Francis Rogallo

Histoire du vol libre

Francis Rogallo

Né en 1912, Francis Rogallo est un ingénieur en aéronautique américain. Comme David Barish, il travaille pour la NASA. Il réalise de multiples inventions qui permettent d’améliorer la stabilité des avions et leur vitesse. Il participe aux progès des différents profils d’aile et notamment des ailes « supercritiques », celles qui dépassent la vitesse du son.

Rogallo est passionné par tout ce qui vole y compris les cerfs-volants sur lesquels il travaille avec sa femme Gertrude pendant son temps libre. Tous les week-ends, les Rogallo testent leurs inventions sur les plages de Caroline du Nord , à Kittyhawk exactement.
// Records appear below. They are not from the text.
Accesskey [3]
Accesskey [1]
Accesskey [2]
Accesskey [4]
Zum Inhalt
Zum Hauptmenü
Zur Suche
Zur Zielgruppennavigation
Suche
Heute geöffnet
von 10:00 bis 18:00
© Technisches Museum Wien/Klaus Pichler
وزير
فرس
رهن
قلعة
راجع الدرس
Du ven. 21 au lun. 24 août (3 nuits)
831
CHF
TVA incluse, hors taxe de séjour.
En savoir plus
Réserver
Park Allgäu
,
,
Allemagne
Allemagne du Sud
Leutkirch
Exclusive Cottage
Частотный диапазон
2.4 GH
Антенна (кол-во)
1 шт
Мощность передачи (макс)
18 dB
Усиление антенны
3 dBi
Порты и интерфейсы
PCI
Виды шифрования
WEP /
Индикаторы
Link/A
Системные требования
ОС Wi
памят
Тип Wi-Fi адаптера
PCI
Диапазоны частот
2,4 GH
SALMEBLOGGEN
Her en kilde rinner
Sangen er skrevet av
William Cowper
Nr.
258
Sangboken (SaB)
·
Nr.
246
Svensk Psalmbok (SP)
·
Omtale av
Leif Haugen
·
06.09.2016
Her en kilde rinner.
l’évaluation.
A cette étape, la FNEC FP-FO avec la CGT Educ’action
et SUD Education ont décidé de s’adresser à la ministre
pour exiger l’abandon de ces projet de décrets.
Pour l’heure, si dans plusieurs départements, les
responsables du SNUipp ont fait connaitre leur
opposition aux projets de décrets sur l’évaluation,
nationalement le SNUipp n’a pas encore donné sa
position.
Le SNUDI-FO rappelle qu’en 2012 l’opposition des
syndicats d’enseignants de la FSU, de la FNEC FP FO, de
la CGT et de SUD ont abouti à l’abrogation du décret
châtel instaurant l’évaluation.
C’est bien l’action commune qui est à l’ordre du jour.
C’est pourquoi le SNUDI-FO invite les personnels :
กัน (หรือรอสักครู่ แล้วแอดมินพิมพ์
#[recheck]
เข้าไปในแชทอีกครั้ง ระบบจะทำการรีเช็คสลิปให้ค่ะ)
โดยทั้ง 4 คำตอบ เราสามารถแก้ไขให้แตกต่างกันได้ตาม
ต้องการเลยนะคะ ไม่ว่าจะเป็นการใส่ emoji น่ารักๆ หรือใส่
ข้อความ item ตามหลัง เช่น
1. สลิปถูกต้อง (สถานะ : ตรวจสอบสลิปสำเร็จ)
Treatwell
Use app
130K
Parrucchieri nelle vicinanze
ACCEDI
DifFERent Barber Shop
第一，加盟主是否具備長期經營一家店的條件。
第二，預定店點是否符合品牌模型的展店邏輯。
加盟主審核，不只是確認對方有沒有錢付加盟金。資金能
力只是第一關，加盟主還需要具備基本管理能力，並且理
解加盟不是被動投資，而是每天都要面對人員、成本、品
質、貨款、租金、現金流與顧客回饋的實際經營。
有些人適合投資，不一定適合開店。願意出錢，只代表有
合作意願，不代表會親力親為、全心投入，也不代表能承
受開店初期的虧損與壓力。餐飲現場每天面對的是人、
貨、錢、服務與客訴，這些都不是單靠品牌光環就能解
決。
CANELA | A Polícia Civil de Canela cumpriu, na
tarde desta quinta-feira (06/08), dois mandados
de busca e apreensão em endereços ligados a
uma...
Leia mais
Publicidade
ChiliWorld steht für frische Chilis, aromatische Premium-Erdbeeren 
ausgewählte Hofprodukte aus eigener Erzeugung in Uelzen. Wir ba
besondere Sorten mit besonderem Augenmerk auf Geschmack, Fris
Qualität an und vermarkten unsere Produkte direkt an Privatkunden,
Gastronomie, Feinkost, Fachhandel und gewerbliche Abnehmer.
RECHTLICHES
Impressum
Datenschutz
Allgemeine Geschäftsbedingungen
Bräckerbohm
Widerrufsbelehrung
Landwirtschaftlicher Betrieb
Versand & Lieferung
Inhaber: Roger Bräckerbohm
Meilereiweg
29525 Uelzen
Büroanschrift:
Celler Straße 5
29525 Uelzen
Le même site sur lequel les frères Wright firent leurs mémorables essais.  Ils déposent  le brevet du Flexi-Kite  en 1948, un cerf-volant souple en toile, incassable dont ils vendront des milliers d’exemplaires.

Pendant les 10 années qui suivent, les Rogallo développent toute une série de cerf-volants jusqu’à imaginer qu’un jour l’un d’eux pourra soulever un homme et se transformer en planeur…

Le Parawing

En 1952, Rogallo dépose un autre brevet pour le Parawing. C’est un parachute pilotable  à 2 lobes – finesse 2,5-  conçu en Mylar découvert la même année par DuPont. La NASA ne s’y intéressera qu’en 1958. Et il faudra attendre 1966 pour que les parachutistes de l’équipe de démonstration de l’Air Force, les Golden Knights, s’intéressèrent à ces travaux. Ils invitent les Rogallo à faire une démonstration de leur aile parachute en la lestant d’un mannequin. Le test fut concluant, et ils abandonnèrent vite leurs parachutes classiques. Ce furent les premiers hommes à voler en Parawings.

Convaincu que notre aile était sûre, nous commençâmes à nous accrocher dessous. Nous fîmes de 1967 à 1974, sur les plages de Kitty Hawk ou les dunes de Jockey’s Ridge, des centaines de vols, en libre, ou attaché à une corde comme un cerf-volant, ou plus rarement en tracté derrière bateau. Nous fîmes voler nos enfants, un de nos petits enfants et pas mal de nos amis !

L’aile était très saine, parfaitement contrôlable en tangage comme en roulis comme les parapentes actuels, propice aux vols planés comme aux soarings. Il suffisait d’avoir assez de vent pour pouvoir la lever au dessus de soi avant de courir. Nous étions pendus d’abord dans un harnais de parachute traditionnel, ensuite dans une combinaison que nous avions spécialement conçu et qu’il suffisait d’enfiler.